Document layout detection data
******************************
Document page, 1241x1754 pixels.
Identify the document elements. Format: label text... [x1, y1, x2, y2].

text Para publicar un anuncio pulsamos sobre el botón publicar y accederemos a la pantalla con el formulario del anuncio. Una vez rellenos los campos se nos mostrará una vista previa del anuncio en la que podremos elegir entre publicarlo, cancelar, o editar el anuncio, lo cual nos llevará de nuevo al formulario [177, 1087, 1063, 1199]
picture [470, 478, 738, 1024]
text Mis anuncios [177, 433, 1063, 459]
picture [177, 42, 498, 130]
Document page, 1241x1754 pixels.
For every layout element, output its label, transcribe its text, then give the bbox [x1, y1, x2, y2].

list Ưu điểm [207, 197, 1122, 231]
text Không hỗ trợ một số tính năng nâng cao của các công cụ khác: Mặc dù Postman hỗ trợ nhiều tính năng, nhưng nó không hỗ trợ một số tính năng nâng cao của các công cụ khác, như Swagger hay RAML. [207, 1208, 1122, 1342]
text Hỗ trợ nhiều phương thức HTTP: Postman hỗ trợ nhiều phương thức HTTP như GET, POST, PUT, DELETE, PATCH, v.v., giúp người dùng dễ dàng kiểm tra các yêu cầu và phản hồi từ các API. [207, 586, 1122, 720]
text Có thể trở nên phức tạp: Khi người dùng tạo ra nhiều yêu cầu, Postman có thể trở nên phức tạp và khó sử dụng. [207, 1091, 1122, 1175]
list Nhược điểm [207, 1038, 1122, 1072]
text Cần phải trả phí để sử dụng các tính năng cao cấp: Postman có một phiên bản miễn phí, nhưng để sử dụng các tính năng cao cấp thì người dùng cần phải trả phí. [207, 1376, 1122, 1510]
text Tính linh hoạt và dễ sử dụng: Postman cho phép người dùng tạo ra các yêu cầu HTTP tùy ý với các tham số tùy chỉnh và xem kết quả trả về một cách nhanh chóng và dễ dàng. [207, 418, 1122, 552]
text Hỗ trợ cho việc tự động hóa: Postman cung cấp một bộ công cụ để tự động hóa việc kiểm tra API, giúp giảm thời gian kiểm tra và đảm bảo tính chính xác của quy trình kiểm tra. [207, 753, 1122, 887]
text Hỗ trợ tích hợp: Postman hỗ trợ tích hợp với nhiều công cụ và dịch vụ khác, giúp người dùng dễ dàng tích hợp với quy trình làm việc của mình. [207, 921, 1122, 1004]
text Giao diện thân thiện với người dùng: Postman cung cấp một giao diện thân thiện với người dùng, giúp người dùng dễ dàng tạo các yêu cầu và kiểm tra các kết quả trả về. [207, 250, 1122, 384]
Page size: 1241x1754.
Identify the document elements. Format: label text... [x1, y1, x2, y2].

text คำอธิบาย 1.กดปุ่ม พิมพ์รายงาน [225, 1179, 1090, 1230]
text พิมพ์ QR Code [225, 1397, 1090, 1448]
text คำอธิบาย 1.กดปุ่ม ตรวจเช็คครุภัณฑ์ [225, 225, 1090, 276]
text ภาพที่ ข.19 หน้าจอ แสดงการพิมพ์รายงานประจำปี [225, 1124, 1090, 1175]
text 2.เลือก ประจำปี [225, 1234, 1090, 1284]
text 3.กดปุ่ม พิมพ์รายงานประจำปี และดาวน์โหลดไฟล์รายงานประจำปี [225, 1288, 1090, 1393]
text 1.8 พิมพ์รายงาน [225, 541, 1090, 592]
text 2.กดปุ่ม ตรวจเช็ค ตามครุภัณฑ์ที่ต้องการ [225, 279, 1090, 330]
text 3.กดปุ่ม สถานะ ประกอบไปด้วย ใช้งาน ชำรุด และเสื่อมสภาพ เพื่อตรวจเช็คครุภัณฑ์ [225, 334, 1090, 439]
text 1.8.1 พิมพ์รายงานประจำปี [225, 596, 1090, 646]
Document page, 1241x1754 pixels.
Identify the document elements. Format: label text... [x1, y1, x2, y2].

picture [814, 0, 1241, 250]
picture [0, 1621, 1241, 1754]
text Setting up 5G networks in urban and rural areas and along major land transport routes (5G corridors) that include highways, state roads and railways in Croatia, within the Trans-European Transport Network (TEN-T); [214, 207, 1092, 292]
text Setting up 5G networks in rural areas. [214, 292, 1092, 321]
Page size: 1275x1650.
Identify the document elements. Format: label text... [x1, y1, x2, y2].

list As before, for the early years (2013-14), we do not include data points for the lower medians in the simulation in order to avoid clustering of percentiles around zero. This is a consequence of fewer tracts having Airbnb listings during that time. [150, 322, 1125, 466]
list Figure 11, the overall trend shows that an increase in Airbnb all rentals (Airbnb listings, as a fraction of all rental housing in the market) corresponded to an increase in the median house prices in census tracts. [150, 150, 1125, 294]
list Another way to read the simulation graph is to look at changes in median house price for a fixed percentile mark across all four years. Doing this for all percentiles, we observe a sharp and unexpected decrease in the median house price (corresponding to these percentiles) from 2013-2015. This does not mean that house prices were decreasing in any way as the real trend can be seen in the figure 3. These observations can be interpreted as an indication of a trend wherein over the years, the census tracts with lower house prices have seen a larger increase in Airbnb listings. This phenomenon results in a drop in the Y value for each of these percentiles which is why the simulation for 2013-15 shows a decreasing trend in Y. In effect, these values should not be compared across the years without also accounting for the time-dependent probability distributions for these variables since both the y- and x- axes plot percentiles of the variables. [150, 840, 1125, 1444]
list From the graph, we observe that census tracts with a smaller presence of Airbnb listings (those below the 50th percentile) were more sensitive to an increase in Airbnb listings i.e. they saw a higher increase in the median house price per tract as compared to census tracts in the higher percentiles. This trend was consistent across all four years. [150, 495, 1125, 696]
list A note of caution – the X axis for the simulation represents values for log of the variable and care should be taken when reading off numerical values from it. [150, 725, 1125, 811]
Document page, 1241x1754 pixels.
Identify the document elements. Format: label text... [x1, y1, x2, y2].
******************************
DIRECTIONS FOR THIS TASK: Set down the entries again exactly as they are.

RESULT FOR THIS TASK:
Document page, 1241x1754 pixels.
Identify the document elements. Format: label text... [x1, y1, x2, y2].

text Para publicar un anuncio pulsamos sobre el botón publicar y accederemos a la pantalla con el formulario del anuncio. Una vez rellenos los campos se nos mostrará una vista previa del anuncio en la que podremos elegir entre publicarlo, cancelar, o editar el anuncio, lo cual nos llevará de nuevo al formulario [177, 1087, 1063, 1199]
picture [470, 478, 738, 1024]
text Mis anuncios [177, 433, 1063, 459]
picture [177, 42, 498, 130]
Document page, 1241x1754 pixels.
For every layout element, output its label, transcribe its text, then give the bbox [x1, y1, x2, y2].

list Ưu điểm [207, 197, 1122, 231]
text Không hỗ trợ một số tính năng nâng cao của các công cụ khác: Mặc dù Postman hỗ trợ nhiều tính năng, nhưng nó không hỗ trợ một số tính năng nâng cao của các công cụ khác, như Swagger hay RAML. [207, 1208, 1122, 1342]
text Hỗ trợ nhiều phương thức HTTP: Postman hỗ trợ nhiều phương thức HTTP như GET, POST, PUT, DELETE, PATCH, v.v., giúp người dùng dễ dàng kiểm tra các yêu cầu và phản hồi từ các API. [207, 586, 1122, 720]
text Có thể trở nên phức tạp: Khi người dùng tạo ra nhiều yêu cầu, Postman có thể trở nên phức tạp và khó sử dụng. [207, 1091, 1122, 1175]
list Nhược điểm [207, 1038, 1122, 1072]
text Cần phải trả phí để sử dụng các tính năng cao cấp: Postman có một phiên bản miễn phí, nhưng để sử dụng các tính năng cao cấp thì người dùng cần phải trả phí. [207, 1376, 1122, 1510]
text Tính linh hoạt và dễ sử dụng: Postman cho phép người dùng tạo ra các yêu cầu HTTP tùy ý với các tham số tùy chỉnh và xem kết quả trả về một cách nhanh chóng và dễ dàng. [207, 418, 1122, 552]
text Hỗ trợ cho việc tự động hóa: Postman cung cấp một bộ công cụ để tự động hóa việc kiểm tra API, giúp giảm thời gian kiểm tra và đảm bảo tính chính xác của quy trình kiểm tra. [207, 753, 1122, 887]
text Hỗ trợ tích hợp: Postman hỗ trợ tích hợp với nhiều công cụ và dịch vụ khác, giúp người dùng dễ dàng tích hợp với quy trình làm việc của mình. [207, 921, 1122, 1004]
text Giao diện thân thiện với người dùng: Postman cung cấp một giao diện thân thiện với người dùng, giúp người dùng dễ dàng tạo các yêu cầu và kiểm tra các kết quả trả về. [207, 250, 1122, 384]
Page size: 1241x1754.
Identify the document elements. Format: label text... [x1, y1, x2, y2].

text คำอธิบาย 1.กดปุ่ม พิมพ์รายงาน [225, 1179, 1090, 1230]
text พิมพ์ QR Code [225, 1397, 1090, 1448]
text คำอธิบาย 1.กดปุ่ม ตรวจเช็คครุภัณฑ์ [225, 225, 1090, 276]
text ภาพที่ ข.19 หน้าจอ แสดงการพิมพ์รายงานประจำปี [225, 1124, 1090, 1175]
text 2.เลือก ประจำปี [225, 1234, 1090, 1284]
text 3.กดปุ่ม พิมพ์รายงานประจำปี และดาวน์โหลดไฟล์รายงานประจำปี [225, 1288, 1090, 1393]
text 1.8 พิมพ์รายงาน [225, 541, 1090, 592]
text 2.กดปุ่ม ตรวจเช็ค ตามครุภัณฑ์ที่ต้องการ [225, 279, 1090, 330]
text 3.กดปุ่ม สถานะ ประกอบไปด้วย ใช้งาน ชำรุด และเสื่อมสภาพ เพื่อตรวจเช็คครุภัณฑ์ [225, 334, 1090, 439]
text 1.8.1 พิมพ์รายงานประจำปี [225, 596, 1090, 646]
Document page, 1241x1754 pixels.
Identify the document elements. Format: label text... [x1, y1, x2, y2].

picture [814, 0, 1241, 250]
picture [0, 1621, 1241, 1754]
text Setting up 5G networks in urban and rural areas and along major land transport routes (5G corridors) that include highways, state roads and railways in Croatia, within the Trans-European Transport Network (TEN-T); [214, 207, 1092, 292]
text Setting up 5G networks in rural areas. [214, 292, 1092, 321]
Page size: 1275x1650.
Identify the document elements. Format: label text... [x1, y1, x2, y2].

list As before, for the early years (2013-14), we do not include data points for the lower medians in the simulation in order to avoid clustering of percentiles around zero. This is a consequence of fewer tracts having Airbnb listings during that time. [150, 322, 1125, 466]
list Figure 11, the overall trend shows that an increase in Airbnb all rentals (Airbnb listings, as a fraction of all rental housing in the market) corresponded to an increase in the median house prices in census tracts. [150, 150, 1125, 294]
list Another way to read the simulation graph is to look at changes in median house price for a fixed percentile mark across all four years. Doing this for all percentiles, we observe a sharp and unexpected decrease in the median house price (corresponding to these percentiles) from 2013-2015. This does not mean that house prices were decreasing in any way as the real trend can be seen in the figure 3. These observations can be interpreted as an indication of a trend wherein over the years, the census tracts with lower house prices have seen a larger increase in Airbnb listings. This phenomenon results in a drop in the Y value for each of these percentiles which is why the simulation for 2013-15 shows a decreasing trend in Y. In effect, these values should not be compared across the years without also accounting for the time-dependent probability distributions for these variables since both the y- and x- axes plot percentiles of the variables. [150, 840, 1125, 1444]
list From the graph, we observe that census tracts with a smaller presence of Airbnb listings (those below the 50th percentile) were more sensitive to an increase in Airbnb listings i.e. they saw a higher increase in the median house price per tract as compared to census tracts in the higher percentiles. This trend was consistent across all four years. [150, 495, 1125, 696]
list A note of caution – the X axis for the simulation represents values for log of the variable and care should be taken when reading off numerical values from it. [150, 725, 1125, 811]
Document page, 1241x1754 pixels.
Identify the document elements. Format: label text... [x1, y1, x2, y2].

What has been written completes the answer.